Willa had signed up for Ancestry.com because she was researching her own biological family who had roots in the civil rights movement of the sixties. When she was matched with Jewel, she prayed that this was Derrick’s long-lost daughter, but had no way to know for sure until Jewel responded to her e-mail. The rest is history! We met Willa and Derrick’s siblings and all their kids on September 9th, 2018. They are a wonderful, fun, happy family! And they welcomed me with open arms, too. Sometimes my adoption journey makes me feel like I live in a movie. I have been so abundantly blessed.
So why in the world am I jealous of this incredible turn of events? I’m including this part of the story, my part, because most of you who are reading this are probably on your own adoption journey. And sometimes jealousy comes with it. I am so, so happy for Jewel! But a part of me feels like my baby is getting taken away. I guess this is normal when you love someone. Love can be painful. Sometimes I wonder, maybe a closed adoption would be less painful for me. Jewel is my daughter! I was the one who cared for her when she was sick. I was the one who gave her princess birthday parties and took her to the zoo and the playground. I was the one who sacrificed for her because I love her. Ah ha! Sacrifice. That is what moms do. Closed adoption may make me more comfortable but it certainly would not be right for Jewel!

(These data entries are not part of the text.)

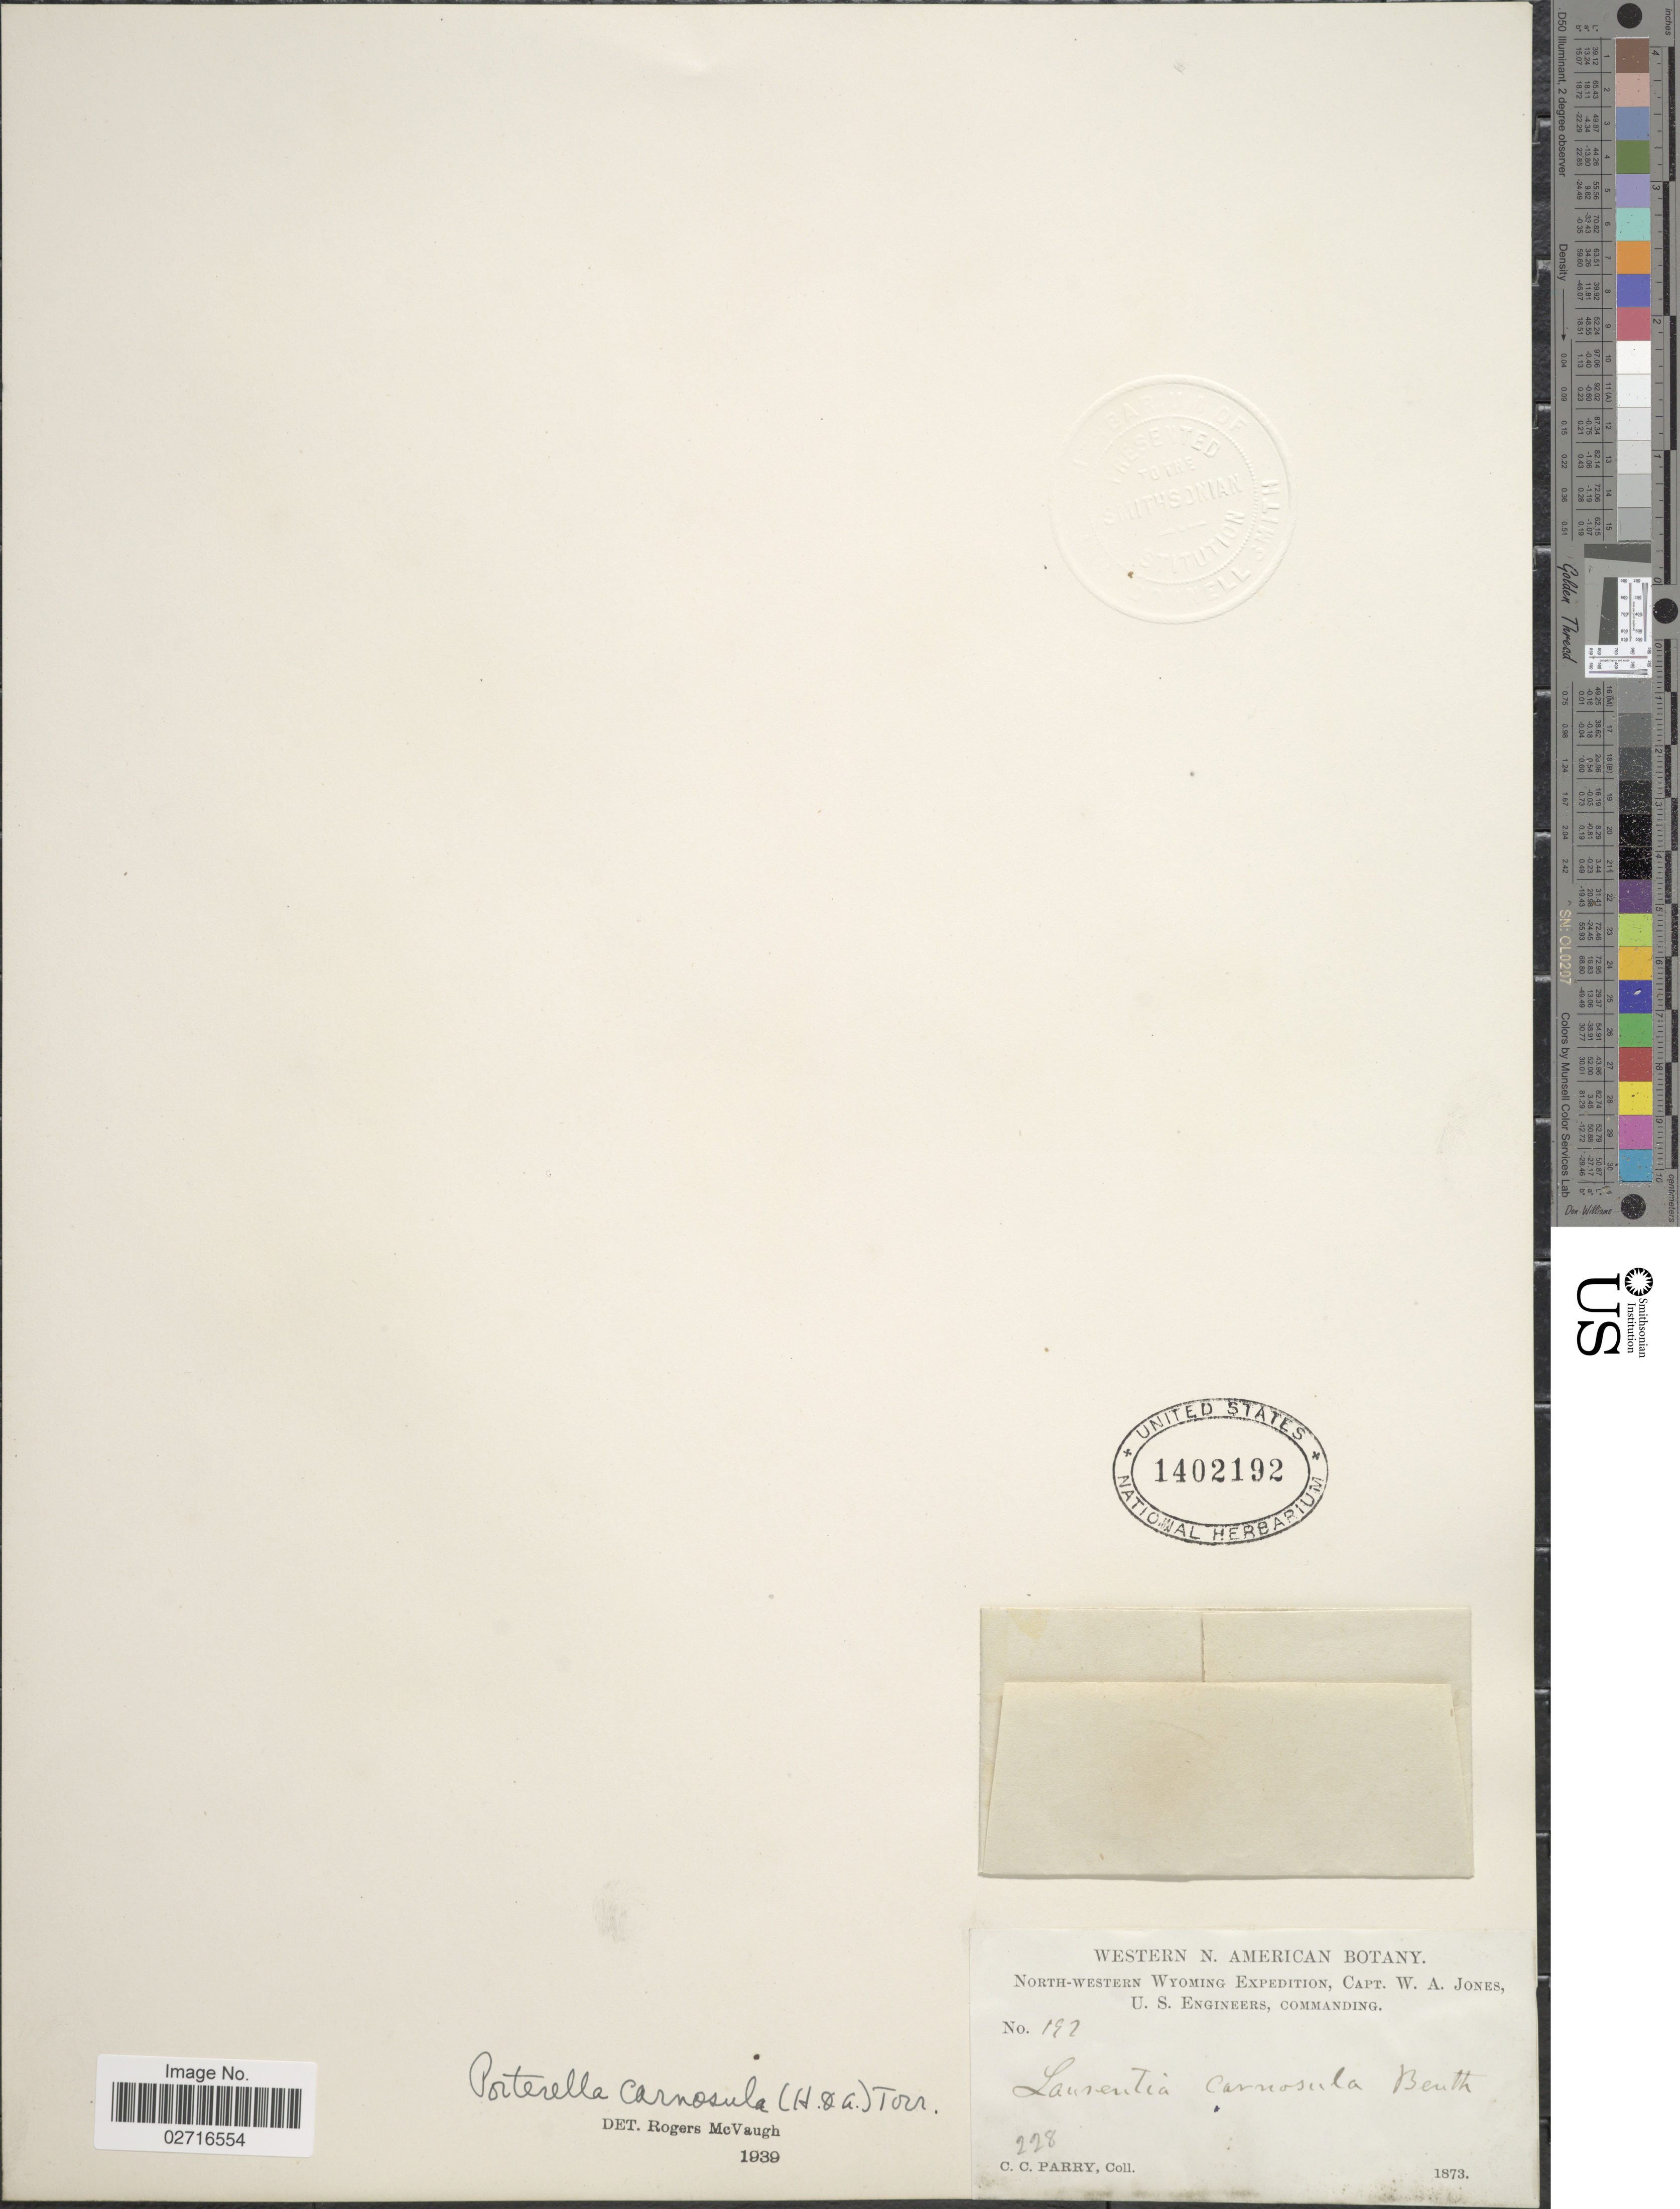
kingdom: Plantae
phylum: Tracheophyta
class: Magnoliopsida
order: Asterales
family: Campanulaceae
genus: Laurentia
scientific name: Laurentia carnosula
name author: (Hook. & Arn.) Benth. ex A. Gray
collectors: C. C. Parry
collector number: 192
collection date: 1873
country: United States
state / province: Wyoming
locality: North-western Wyoming.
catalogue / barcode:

And so I will continue to sacrifice for her. I will put my jealousy of the altar and give it to Jesus (probably more than once). I will celebrate this beautiful event in my daughter’s life. I will love her with all my heart and thank the Lord that he brought her to me in the first place. I will sacrifice my heart for my daughter because that is what adoptive moms do!
I’m not trying to sound sanctimonious. I’m just being real here because I bet I am not the only adoptive mom who feels this way. Be encouraged that jealousy is just a natural part of our messy, but amazing, adoption journey. God has chosen us, not because we have it all together, but because we love Him and He will bless us far more than we will ever sacrifice.
What a beautiful amazing story!
Thank you for your transparency!!! I’m at the beginning of our adoption story and know I will need lots of time with God and prayer through the years!
My amom struggled w jealousy too. I’m so thankful she loved me enough to embrace my entire family and heritage. Why can’t we love without ownership aka sealed and amended birth certificates. It creates horrible loyalty conflicts for adoptees that truly hurts us.